## Exercise instructions
Reproduce the whole listing that follows, character for character, and drop the images.

[Opening Exercise material section]

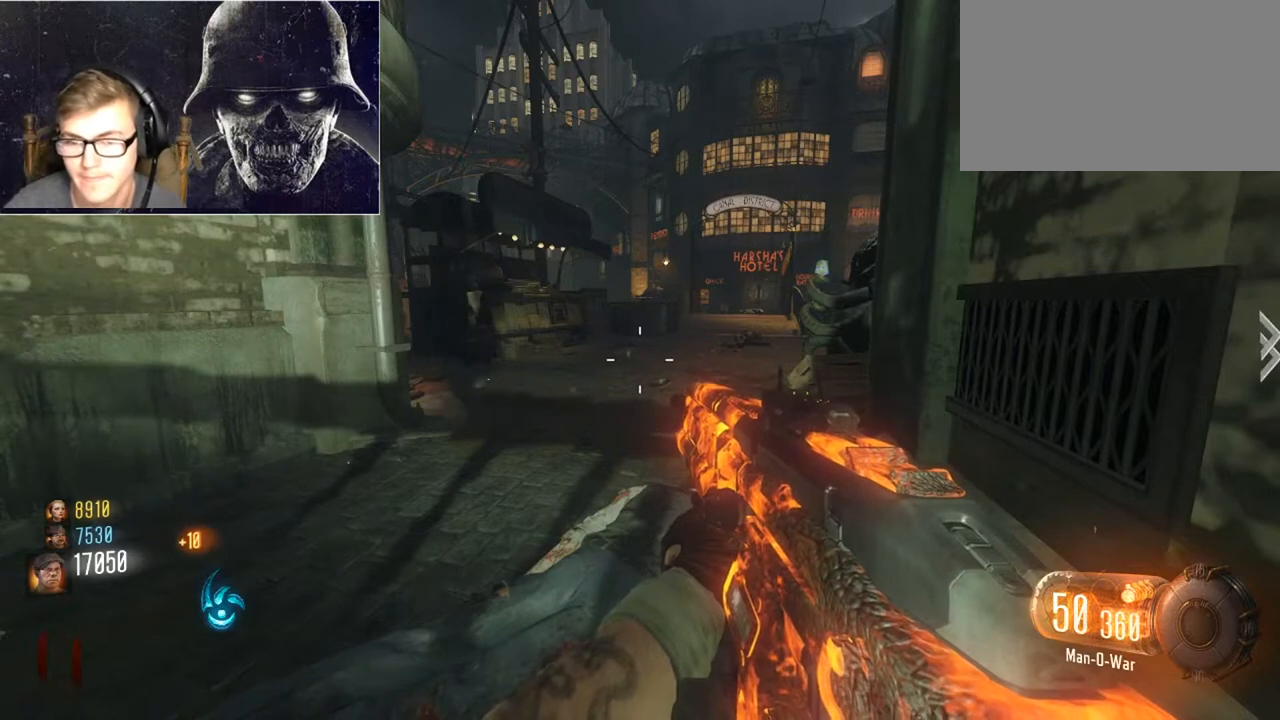
{"keys": [], "mouse": [], "events": [[233, "mouse_left", "down"], [333, "mouse_left", "up"]]}
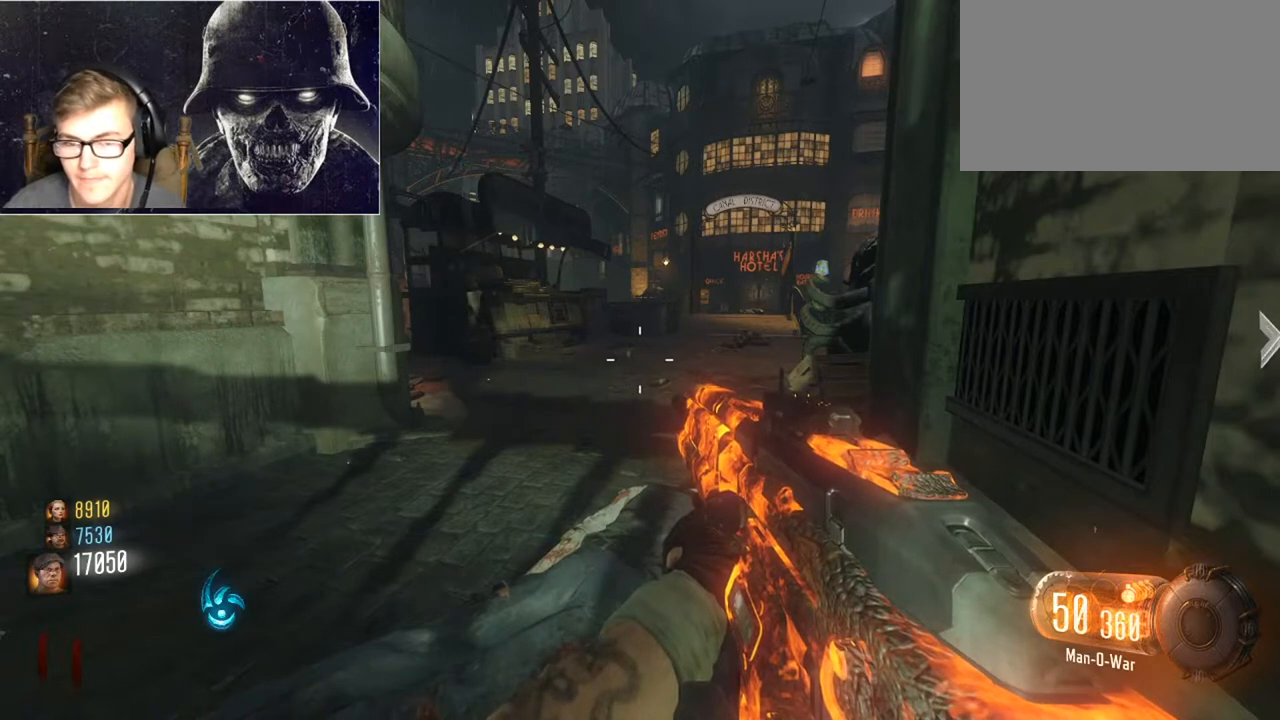
{"keys": [], "mouse": [], "events": []}
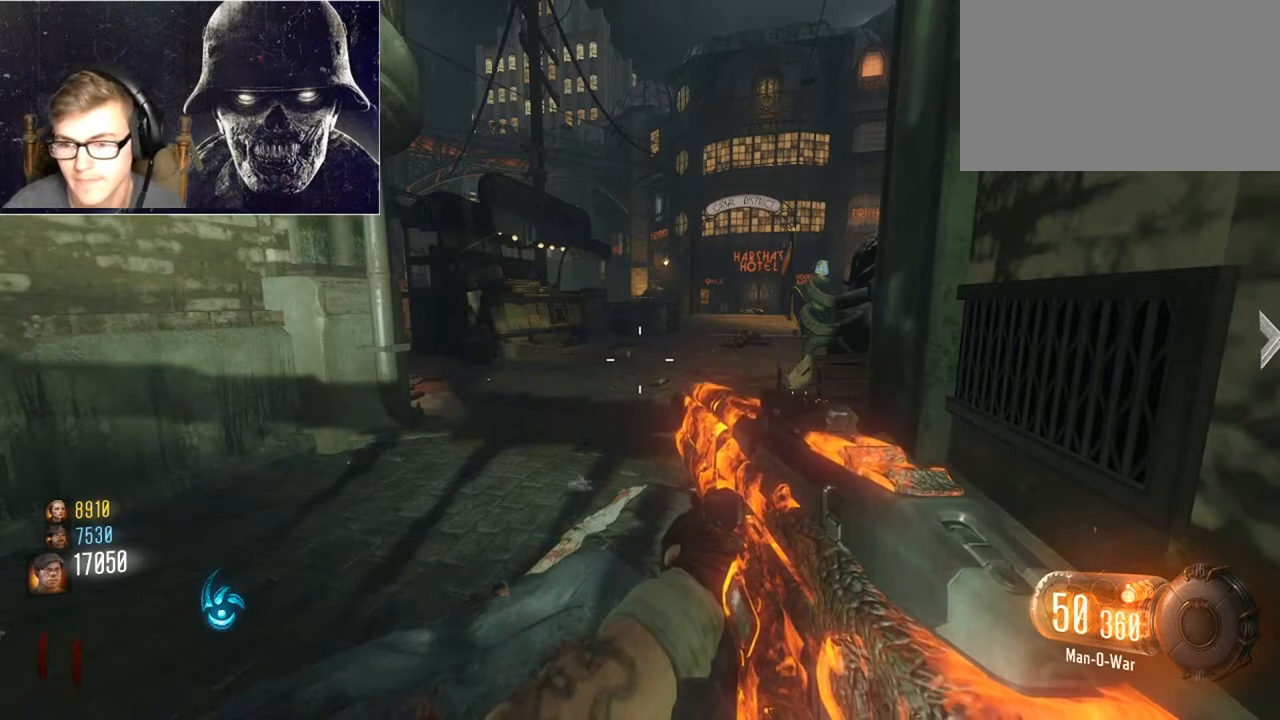
{"keys": [], "mouse": [], "events": [[33, "mouse_wheel", "down"], [400, "mouse_wheel", "up"]]}
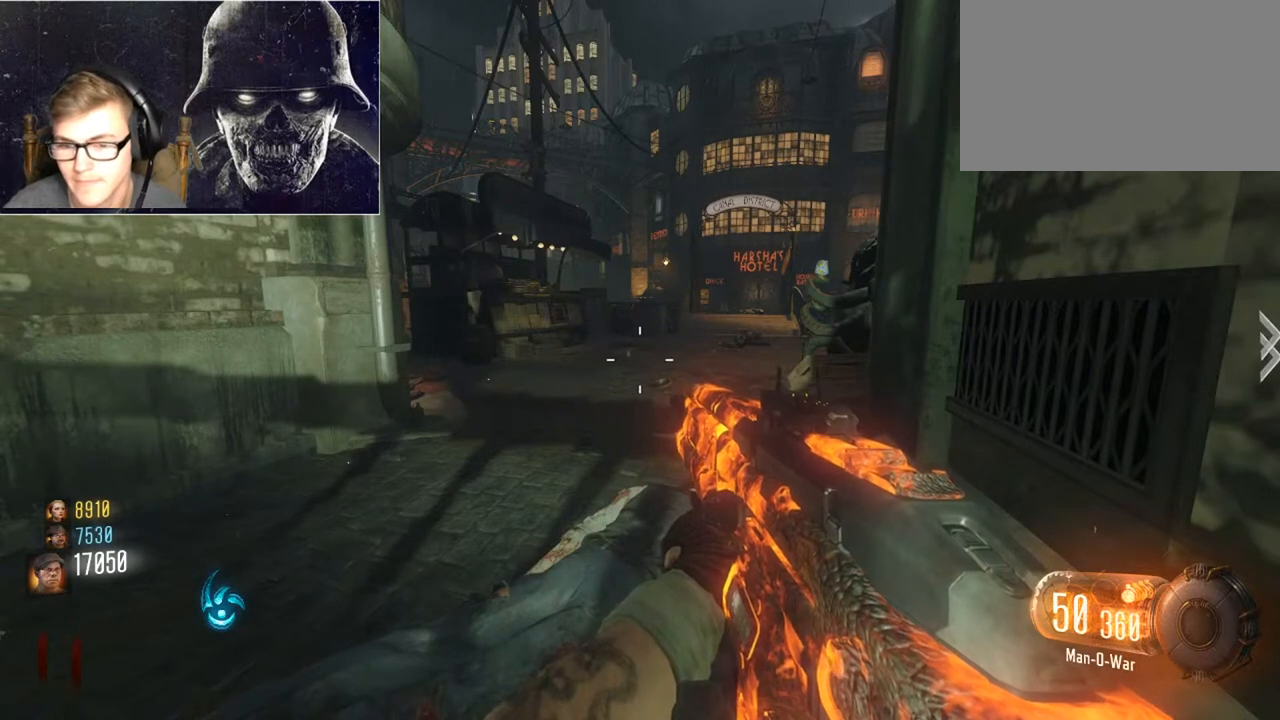
{"keys": [], "mouse": [], "events": [[200, "mouse_wheel", "down"], [267, "mouse_wheel", "up"], [333, "mouse_wheel", "down"], [367, "mouse_wheel", "up"]]}
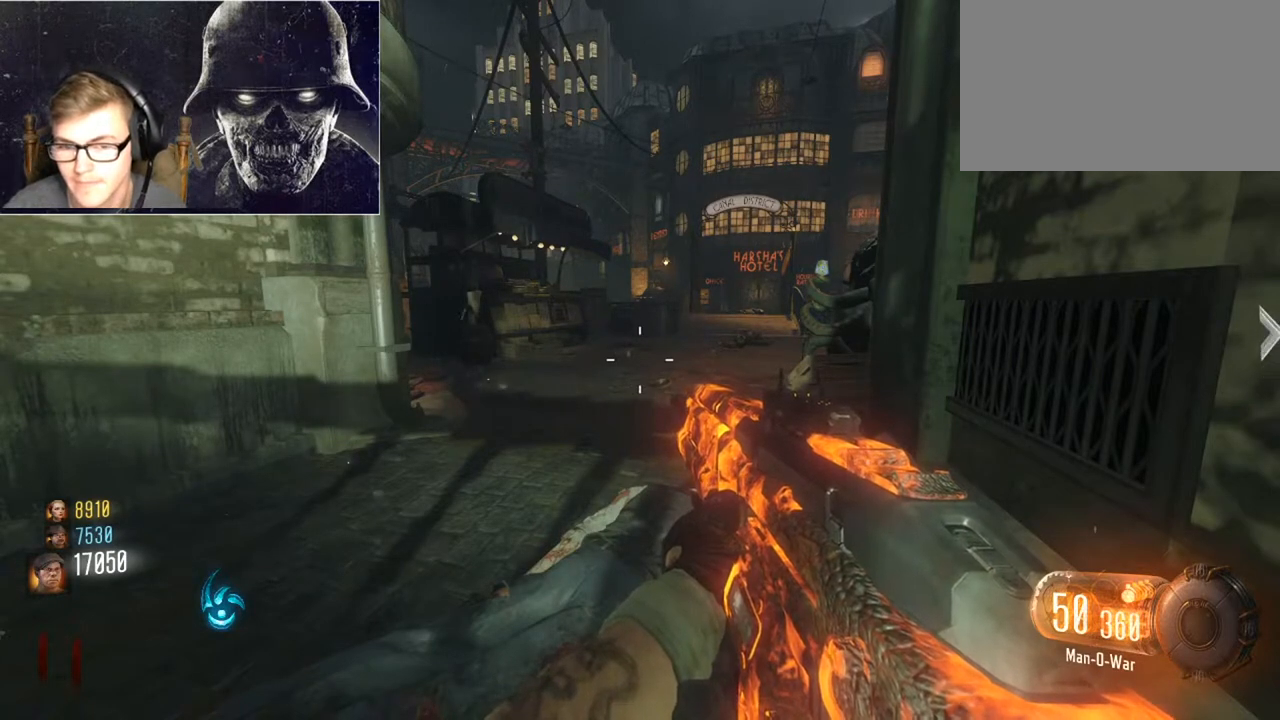
{"keys": [], "mouse": [], "events": []}
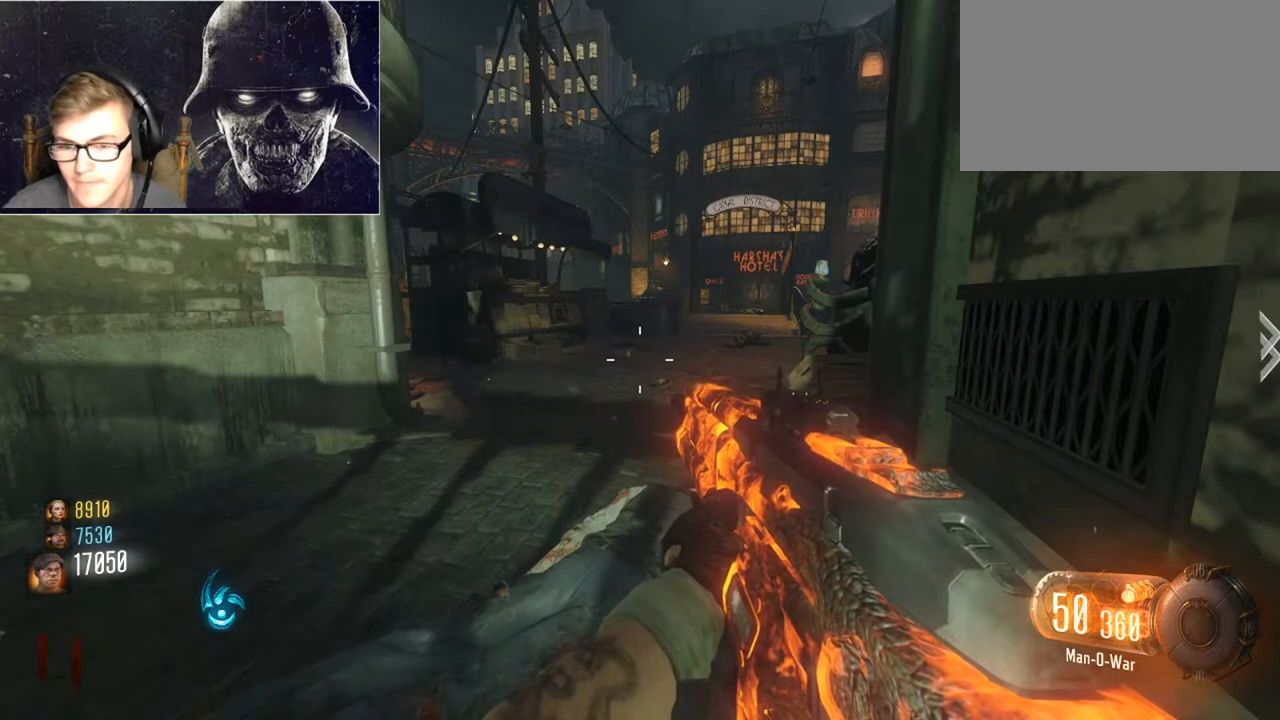
{"keys": [], "mouse": ["left"], "events": [[500, "mouse_left", "down"]]}
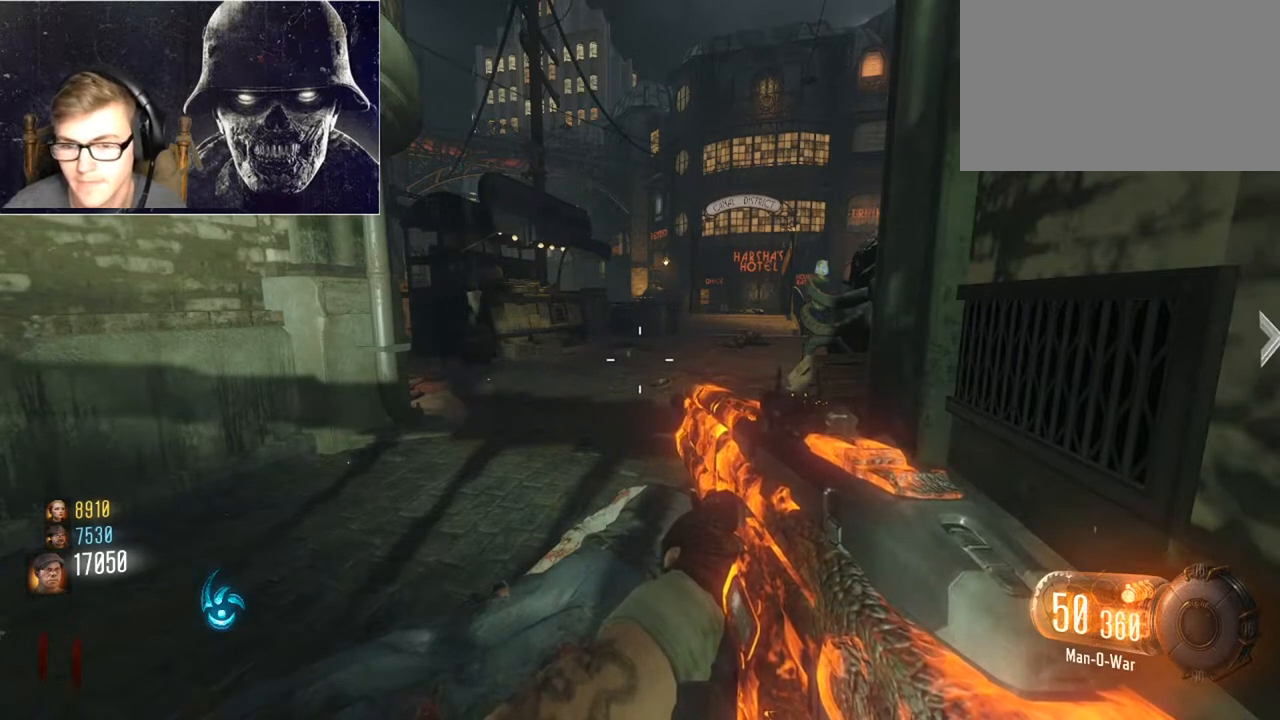
{"keys": [], "mouse": [], "events": [[233, "mouse_left", "up"]]}
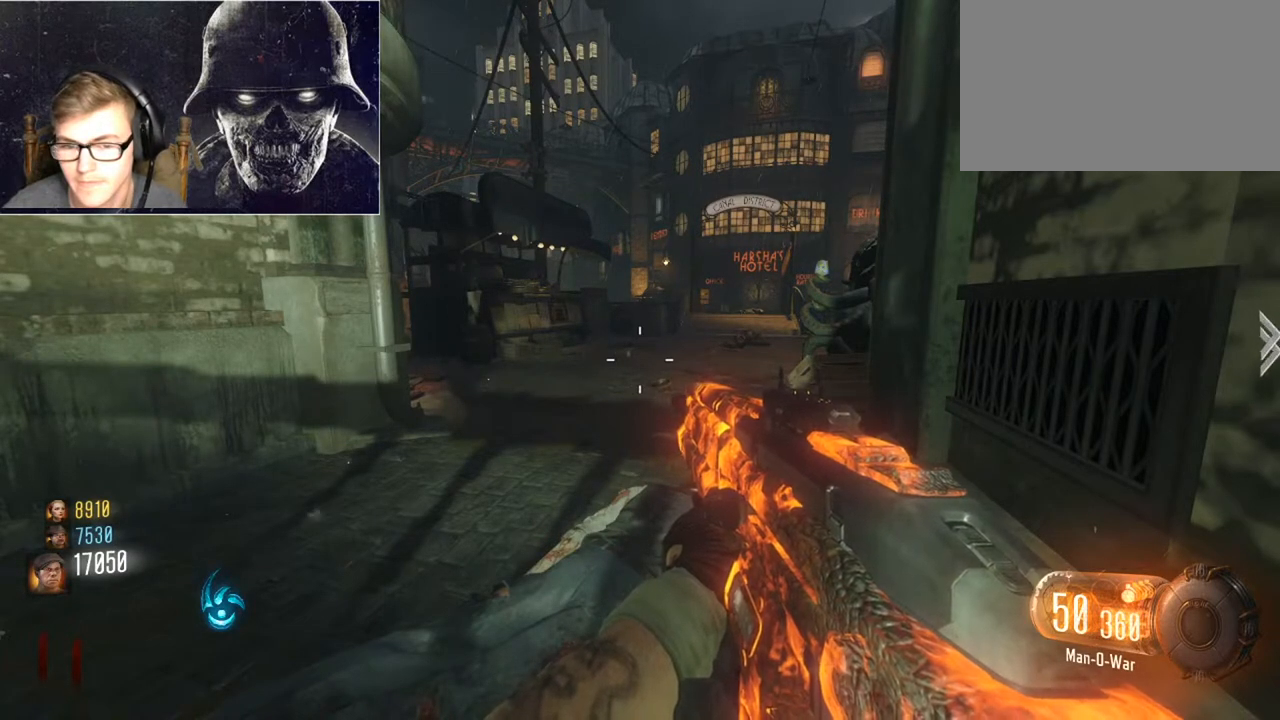
{"keys": [], "mouse": [], "events": []}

[Closing Exercise material section]

## Written response
{"keys": [], "mouse": [], "events": [[233, "mouse_left", "down"], [333, "mouse_left", "up"]]}
{"keys": [], "mouse": [], "events": []}
{"keys": [], "mouse": [], "events": [[33, "mouse_wheel", "down"], [400, "mouse_wheel", "up"]]}
{"keys": [], "mouse": [], "events": [[200, "mouse_wheel", "down"], [267, "mouse_wheel", "up"], [333, "mouse_wheel", "down"], [367, "mouse_wheel", "up"]]}
{"keys": [], "mouse": [], "events": []}
{"keys": [], "mouse": ["left"], "events": [[500, "mouse_left", "down"]]}
{"keys": [], "mouse": [], "events": [[233, "mouse_left", "up"]]}
{"keys": [], "mouse": [], "events": []}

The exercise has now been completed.